ENVS 20400 Rainforests, Reefs, and Ruins: Belize Case Study
(offered fall 2019) is the prerequisite for a 2-week trip to Belize in January 2020 where students will examine tropical ecosystems, Mayan civilization, and human impacts on biodiversity.
During the semester, the class explores factors that lead to high biodiversity in the tropics, the importance of this biodiversity to human civilization including the use of timber and medicinal plants, appreciates the scientific, artistic and spiritual accomplishments of the Mayan civilization, and studies the current condition of coral reefs. We will also explore the anthropogenic threats to these ecosystems, including overharvesting of natural resources, population growth, industrialized agriculture, and tourism.

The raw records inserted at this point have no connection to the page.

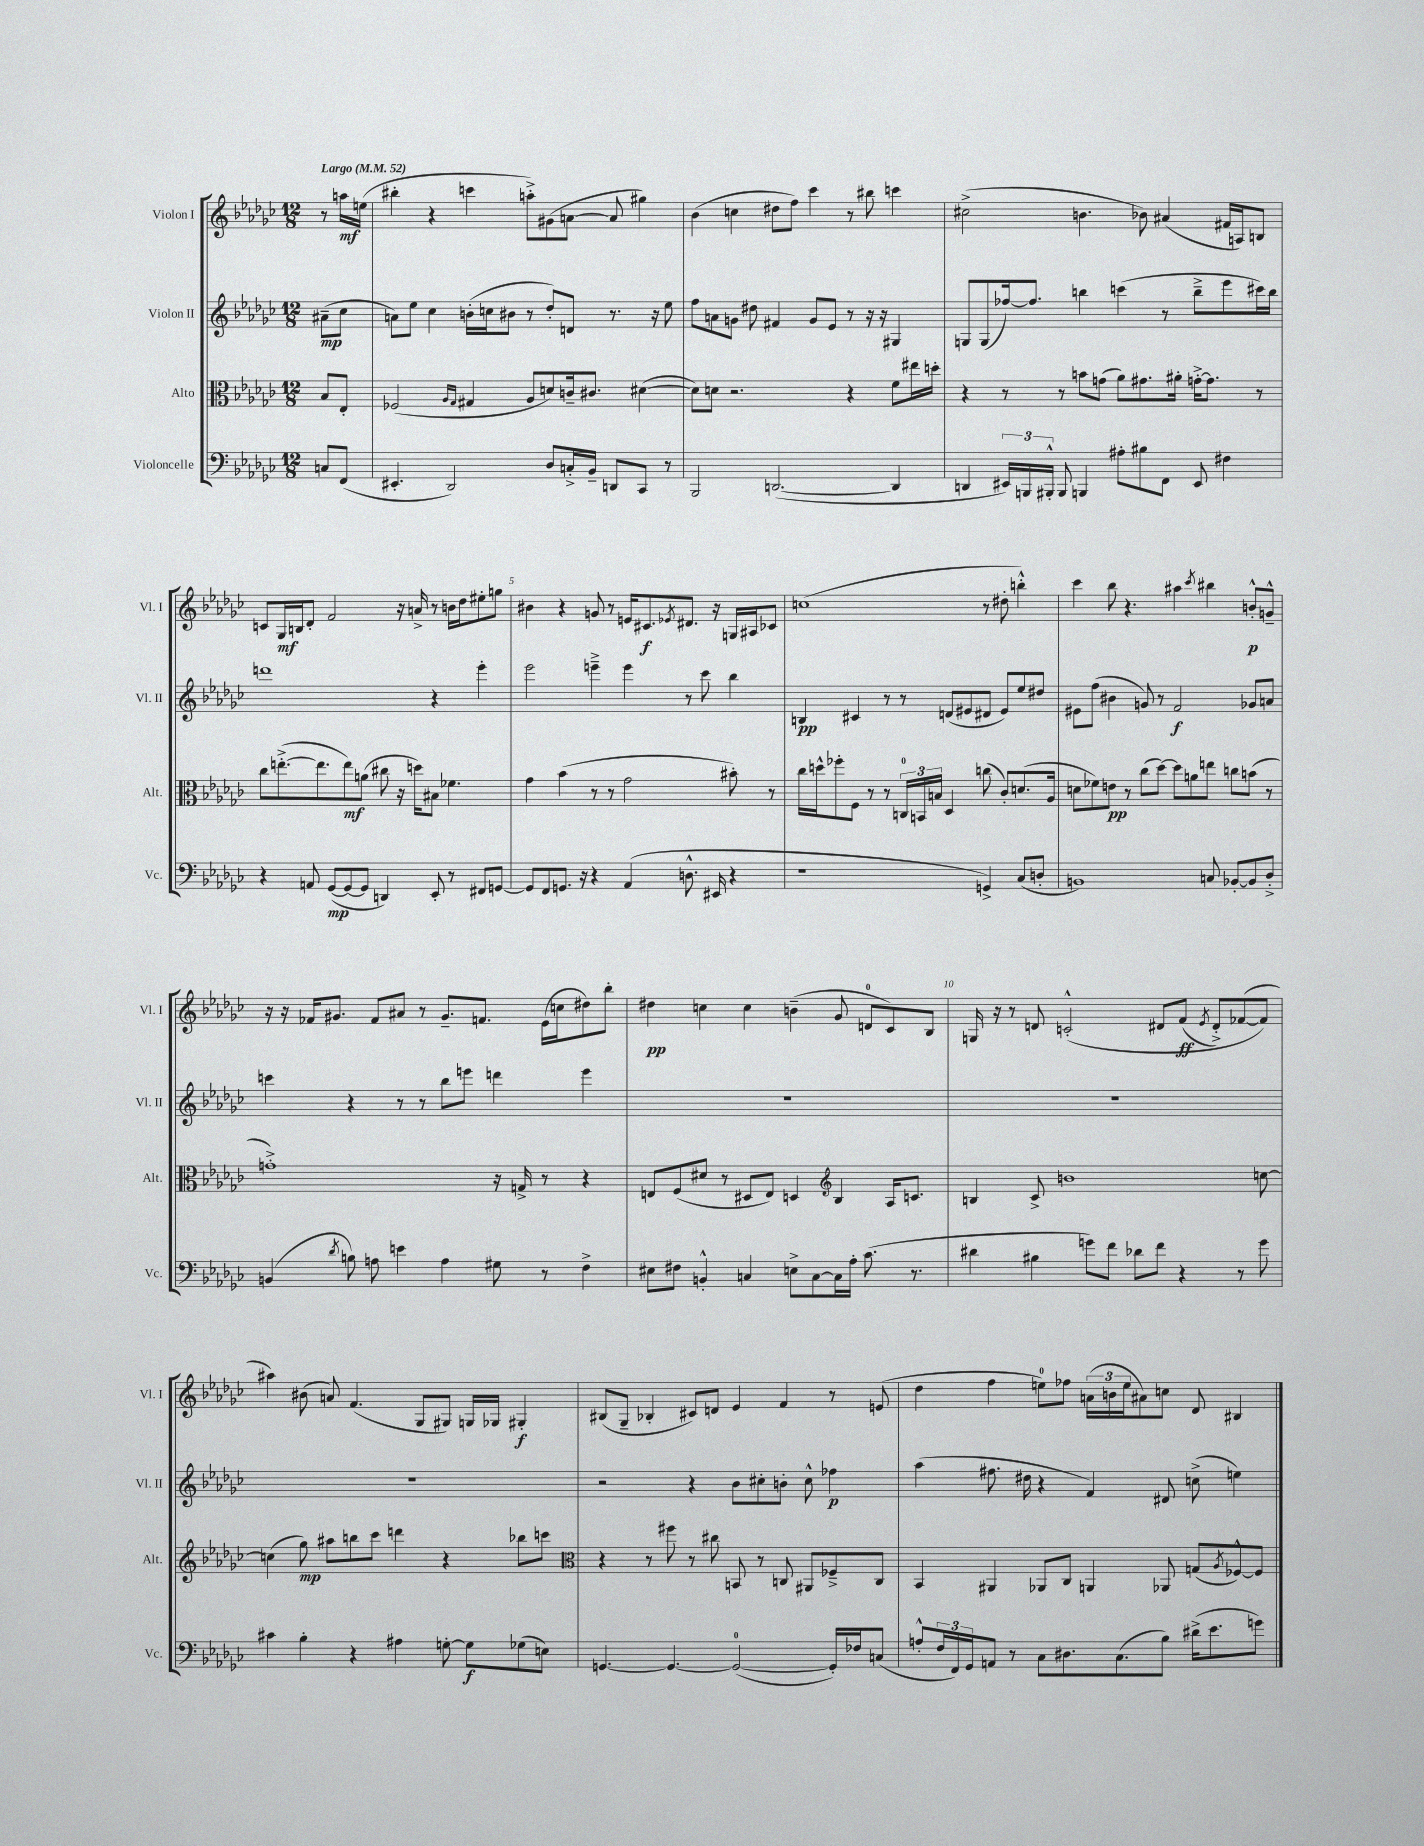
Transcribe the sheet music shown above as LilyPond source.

<<
\new StaffGroup <<
\new Staff = "s0" \with { instrumentName = "Violon I" shortInstrumentName = "Vl. I" } {
    \clef treble \key ges \major \numericTimeSignature \time 12/8 \partial 4 \tempo "Largo" 4 = 52
    r8 a''16\mf e''16( |
    bis''4-. r4 c'''4 a''8-.->) gis'8( a'8~ a'8 gis''4) |
    bes'4( c''4 dis''8 f''8) ces'''4 r8 bis''8 c'''4 |
    cis''2->( b'4. bes'8) ais'4( fis'16 a16) b8 |
    c'8 ges16\mf b16 des'8-. f'2 r16 a'16-> r8 b'16 des''16 eis''8-. g''8 |
    bis'4 r4 g'8 r8 e'16 cis'8.\f \acciaccatura { ees'8 } dis'8. r16 g16 ais16 ces'8 |
    c''1( r8 dis''8-. b''4-.-^) |
    ces'''4 bes''8 r4. ais''4 \acciaccatura { ces'''8 } bis''4 b'8-.-^\p g'8---^ |
    r16 r16 fes'16 gis'8. fes'8 ais'8 r8 gis'8.-- f'8. ees'16( c''16 dis''8) bes''8-. |
    dis''4\pp c''4 c''4 b'4--( ges'8 d'8-0 ces'8) bes8 |
    g16 r16 r8 d'8 c'2-.-^\( dis'8 f'8\ff( \acciaccatura { ees'8 } dis'8-.->) fes'8~( fes'8\) |
    ais''4) bis'8( a'8) f'4.( ges8 gis8) g16 ges16 gis4-.\f |
    bis8( ges8-- bes4-. cis'8) d'8 ees'4 f'4 r8 e'8( |
    des''4 f''4 e''8-0) fes''8 \tuplet 3/2 { a'16( b'16 e''16 } ais'8) c''8 des'8 bis4 \bar "|." |
}
\new Staff = "s1" \with { instrumentName = "Violon II" shortInstrumentName = "Vl. II" } {
    \clef treble \key ges \major \numericTimeSignature \time 12/8 \partial 4
    ais'8--\mp( ces''8 |
    a'8) ees''8 ces''4 b'16-.( c''16 bis'8 r8 des''8-.) d'8 r8. r16 ees''8 |
    f''8 a'8 g'8 dis''8 fis'4 g'8 ees'8 r8 r16 r16 gis4 |
    g8 g8( fes''16~) fes''8. b''4 c'''4( r8 b''8---> ees'''8 cis'''16) b''16 |
    d'''1 r4 ees'''4-. |
    ees'''2 e'''4---> e'''4 r8 ces'''8 bes''4 |
    b4\pp cis'4 r8 r8 d'8( eis'8 dis'8 eis'8) ees''8 dis''8 |
    eis'8 f''8( bis'4 g'8) r8 f'2\f ges'8 a'8 |
    c'''4 r4 r8 r8 bes''8 e'''8 d'''4 e'''4 |
    R1. |
    R1. |
    R1. |
    r2 r4 bes'8 cis''8-. b'8-. cis''8-^ fes''4\p |
    aes''4( fis''8. dis''16 r4 f'4) dis'8 c''8->( e''4) \bar "|." |
}
\new Staff = "s2" \with { instrumentName = "Alto" shortInstrumentName = "Alt." } {
    \clef alto \key ges \major \numericTimeSignature \time 12/8 \partial 4
    bes8 ees8-. |
    fes2( \grace { aes16 ges16 } gis4 aes8 d'8) c'16-- cis'8. dis'4~( |
    dis'8) d'8 r2. r4 f'8 eis''16 d''16-. |
    r4 r8 r8 b'8 g'8( aes'8) gis'8. ais'16-. g'16~-.-> g'8. r8 |
    ces''8 e''8.~-.->( e''8. e''8\mf) a'8( cis''8 r16 d''16) bis8 fes'4. |
    ges'4 bes'4( r8 r8 ges'2 bis'8-.) r8 |
    ces''16 d''16-^ fes''8-. f8 r8 r8 \tuplet 3/2 { c16-0 b,16 b16 } des4 c''8( ces'8-.) d'8.( aes16 |
    d'8 fes'8) e'8\pp r8 ces''8( des''8~) des''8 a'8 e''8 c''8 b'8( r8 |
    g'1-.->) r16 g16-> r8 r4 |
    e8 f8( dis'8 r8 dis8 e8) d4 \clef treble bes4 aes16 c'8. |
    b4 ces'8-> b'1 c''8~ |
    c''4( ges''8\mp) ais''8 b''8 ces'''8 d'''4 r4 bes''8 c'''8 |
    \clef alto r4 r8 fis''8 r8 cis''8 b,8 r8 c8 ais,8 fes8---> c8 |
    bes,4 ais,4 aes,8 ces8 a,4 aes,8 g8( \acciaccatura { aes8 } fes8~-^) fes8 \bar "|." |
}
\new Staff = "s3" \with { instrumentName = "Violoncelle" shortInstrumentName = "Vc." } {
    \clef bass \key ges \major \numericTimeSignature \time 12/8 \partial 4
    c8 f,8( |
    eis,4.-. des,2) des8 c16-.-> bes,16-- d,8 ces,8 r8 |
    bes,,2 d,2.~( d,4 |
    d,4 \tuplet 3/2 { eis,16) b,,16 bis,,16-.-^ } bis,,8 b,,4 ais8-. bis8 f,8 eis,8 fis4 |
    r4 a,8 ges,8~\mp( ges,8~ ges,8 d,4) ees,8-. r8 fis,8 g,8~ |
    g,8 f,8 g,8. r16 r4 aes,4( d8.-^ eis,16 r4 |
    r1 g,4->) ces8( d8-. |
    b,1) c8 bes,8~-. bes,8 des8-.-> |
    b,4( \acciaccatura { des'8 } b8) a8 e'4 a4 gis8 r8 f4-> |
    eis8 fis8 b,4-.-^ c4 e8-> c8~ c16 aes16-. ces'8.( r8. |
    dis'4 bis4 g'8) f'8 des'8 f'8 r4 r8 g'8 |
    cis'4 bes4-. r4 ais4 g8~-. g8\f ges8( e8) |
    g,4.~ g,4.~ g,2-0~( g,16-.) fes16 c8( |
    a8-.-^ \tuplet 3/2 { f16 f,16) ges,16 } a,8 r8 ces8 dis8. ces8.( bes8) dis'16->( ees'8. g'8) \bar "|." |
}
>>
>>
\layout { \context { \Score \override BarNumber.break-visibility = ##(#f #t #t) barNumberVisibility = #(every-nth-bar-number-visible 5) } }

During the January trip, students will investigate the Mayan ruins at Caracol and the ceremonial caves of Actun Tunichil Muknal, explore the Belize Botanical Garden and Medicinal Plant Trail, stay with Belizean families overnight and help on a project in the village of Cristo Rey, spend three days deep in the jungle, and three days among the Garifuna people while we explore the coral reef ecosystem via snorkeling.
Please note that this program is designed for Exploratory, Environmental Studies/Science, Biology and Anthropology majors, but open to all students. Requires permission of instructor.
$500, due October 15
TBD. Cost includes tuition for one credit, lodging, most meals, program activities, local transportation in Belize, and international health insurance. Does not include international airfare, the application fee of $35, or cost of passport/immunizations.